Task to carry out: Give back exactly the lines of the entries below from the line with "right wrist: (790, 617)" to the line with "left knee: (1016, 884)", inclusive, and only those.

Excerpted records:
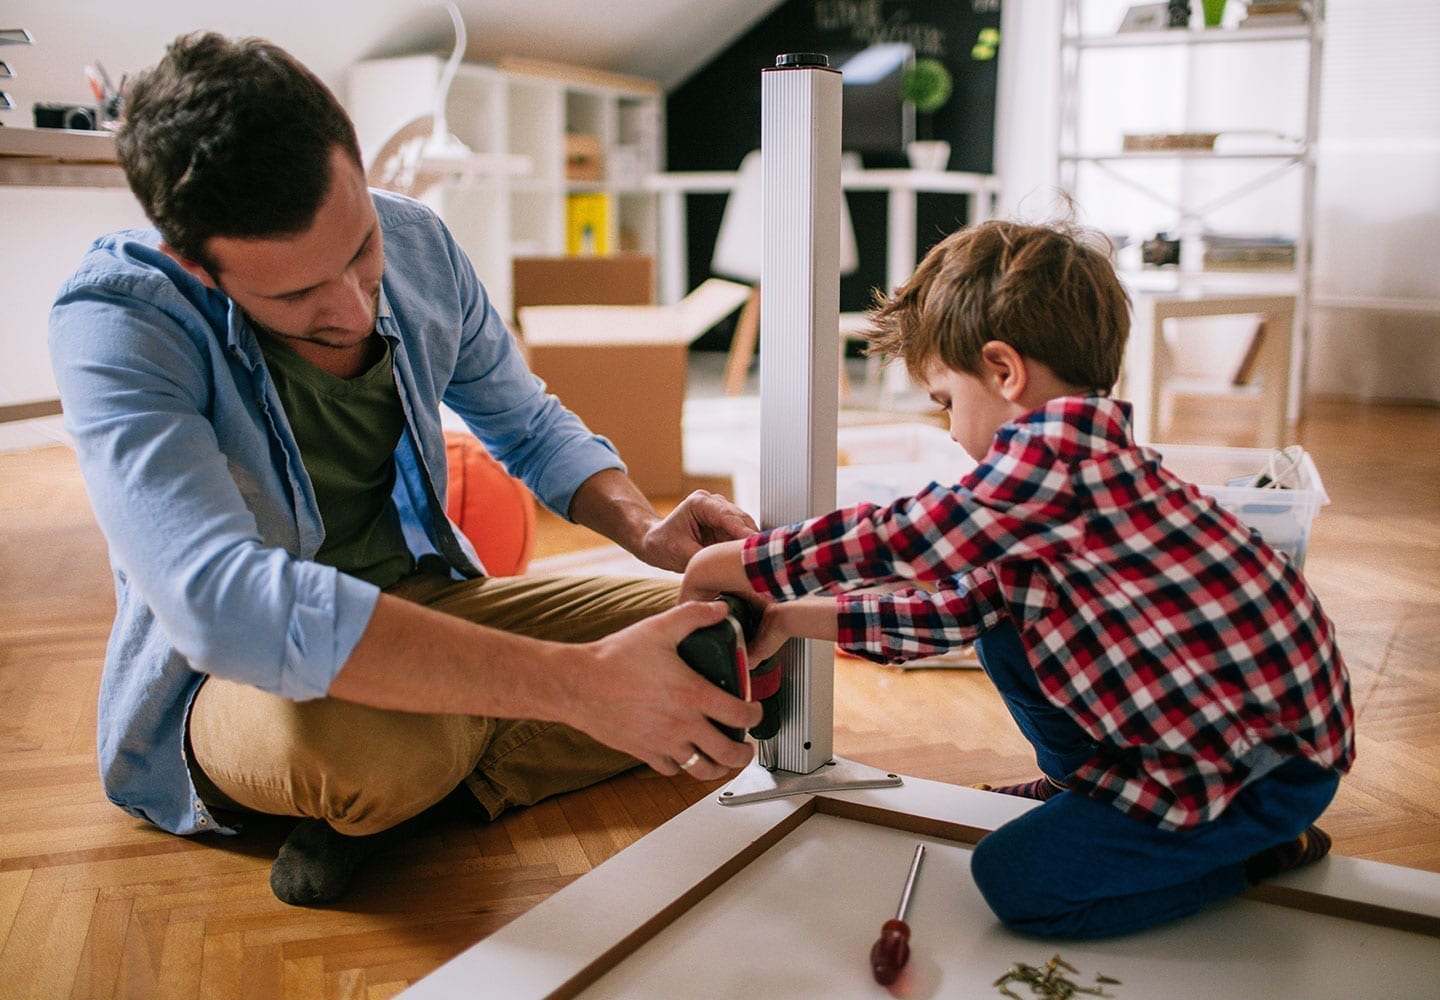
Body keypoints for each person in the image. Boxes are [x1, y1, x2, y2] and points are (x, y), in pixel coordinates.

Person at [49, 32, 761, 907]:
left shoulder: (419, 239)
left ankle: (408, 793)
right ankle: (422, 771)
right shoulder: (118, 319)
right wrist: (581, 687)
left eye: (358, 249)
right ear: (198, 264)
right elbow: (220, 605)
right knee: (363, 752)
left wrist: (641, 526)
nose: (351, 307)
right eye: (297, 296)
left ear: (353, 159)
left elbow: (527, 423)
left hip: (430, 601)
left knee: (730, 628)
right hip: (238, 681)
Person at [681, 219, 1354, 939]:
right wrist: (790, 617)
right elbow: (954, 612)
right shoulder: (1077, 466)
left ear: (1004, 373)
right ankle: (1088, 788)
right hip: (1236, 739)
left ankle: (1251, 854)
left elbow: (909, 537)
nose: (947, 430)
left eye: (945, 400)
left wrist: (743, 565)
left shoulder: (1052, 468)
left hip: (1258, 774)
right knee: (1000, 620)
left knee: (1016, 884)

---

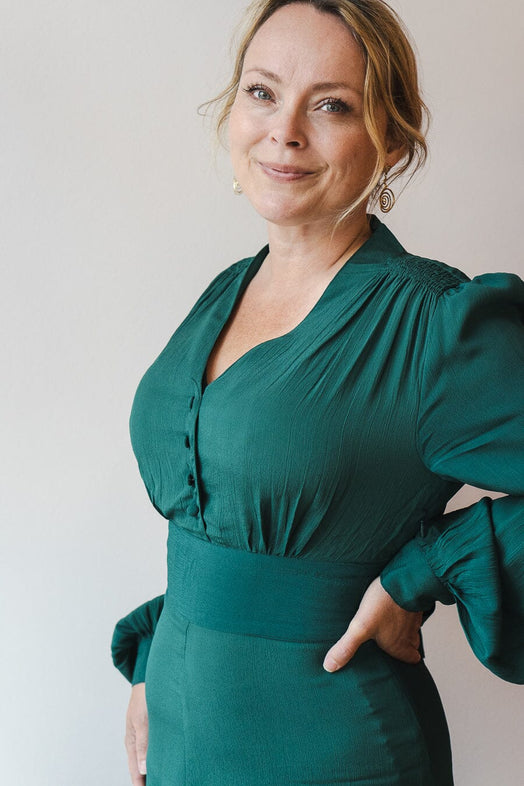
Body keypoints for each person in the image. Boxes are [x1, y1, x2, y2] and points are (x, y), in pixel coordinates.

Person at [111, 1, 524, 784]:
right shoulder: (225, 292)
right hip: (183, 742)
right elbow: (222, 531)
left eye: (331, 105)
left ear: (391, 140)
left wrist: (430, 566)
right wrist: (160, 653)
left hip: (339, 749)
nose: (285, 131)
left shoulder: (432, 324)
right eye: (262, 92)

* * *

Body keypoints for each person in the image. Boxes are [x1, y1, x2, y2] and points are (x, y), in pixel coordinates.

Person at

Written solution:
right wrist: (790, 617)
right elbow: (954, 612)
right shoulder: (1077, 466)
left ear: (1004, 373)
right ankle: (1088, 788)
right hip: (1236, 739)
left ankle: (1251, 854)
left elbow: (909, 537)
nose: (947, 430)
left eye: (945, 400)
left wrist: (743, 565)
left shoulder: (1052, 468)
left hip: (1258, 774)
right knee: (1000, 620)
left knee: (1016, 884)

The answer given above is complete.